China Great United has proposed an indicative purchase price of approximately Stg£0.67 - Stg£0.76 per share. It states that the offer is conditional on it completing final due diligence to its satisfaction, and it expects to be in a position to make a formal offer within 45 days.
Following the end of the 45-day due diligence period San Leon anticipates an update from China Great United in the near-term. The Company will provide other updates on these discussions as appropriate.
Potential Sale of further Polish assets
Further to a Memorandum of Understanding (MoU) dated 25 April 2017 with a third party, and subject to a Sale and Purchase Agreement, which is yet to be agreed for the potential sale of certain Polish assets, the Company received an advance of €189,735 (US$200,000) during June 2017 and was used to meet various payments in relation to the Polish assets, of which €94,868 (US$100,000) is non-refundable in the event that a Sale and Purchase Agreement is not concluded.
Financing
The Company has well established loan relationships usually lasting less than a year with various terms and conditions and parties. During 2017 additional funds have been provided to the Company using these loan relationships with a current outstanding principal of approximately €4.3 million (£4.0 million). To the extent that a short-term loan(s) become due, the Directors are confident of either extending the term or establishing a new loan if required at the time.
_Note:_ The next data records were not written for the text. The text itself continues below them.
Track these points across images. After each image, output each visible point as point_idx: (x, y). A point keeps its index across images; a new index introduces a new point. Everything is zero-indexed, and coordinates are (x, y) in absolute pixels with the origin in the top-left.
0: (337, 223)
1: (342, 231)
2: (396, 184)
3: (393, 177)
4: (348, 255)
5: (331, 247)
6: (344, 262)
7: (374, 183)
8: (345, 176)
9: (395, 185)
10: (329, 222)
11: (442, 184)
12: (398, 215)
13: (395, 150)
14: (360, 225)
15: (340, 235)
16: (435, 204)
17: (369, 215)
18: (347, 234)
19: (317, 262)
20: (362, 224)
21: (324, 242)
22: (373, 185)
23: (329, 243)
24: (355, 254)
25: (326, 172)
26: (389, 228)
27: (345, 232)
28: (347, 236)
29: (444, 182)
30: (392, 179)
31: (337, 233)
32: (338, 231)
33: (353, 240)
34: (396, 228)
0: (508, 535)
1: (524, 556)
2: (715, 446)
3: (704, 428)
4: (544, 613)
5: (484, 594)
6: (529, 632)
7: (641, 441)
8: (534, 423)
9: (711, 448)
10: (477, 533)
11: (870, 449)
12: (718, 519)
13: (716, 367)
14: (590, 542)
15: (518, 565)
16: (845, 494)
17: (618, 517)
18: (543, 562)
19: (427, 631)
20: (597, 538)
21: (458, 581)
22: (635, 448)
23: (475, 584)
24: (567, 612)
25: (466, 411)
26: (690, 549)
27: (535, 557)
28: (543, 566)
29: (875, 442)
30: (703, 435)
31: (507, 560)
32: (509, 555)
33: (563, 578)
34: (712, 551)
Resignation of Non-Executive Director
On the 6th September 2017 the Company announced the resignation with immediate effect of Mr. Nick Butler as a Non-Executive Director (for further details see page 31 of the financial statements).
9. Annual Report and Accounts and Resumption in trading in the Company's shares on AIM
Copies of the Annual Report and Accounts, together with a notice of the annual general meeting, are being posted to shareholders imminently and are available on the Investor Relations section of the Company's website www.sanleonenergy.com today. Trading in the Company's shares will resume, once the Company has notified that the annual report and accounts and notice of general meeting has been posted to shareholders.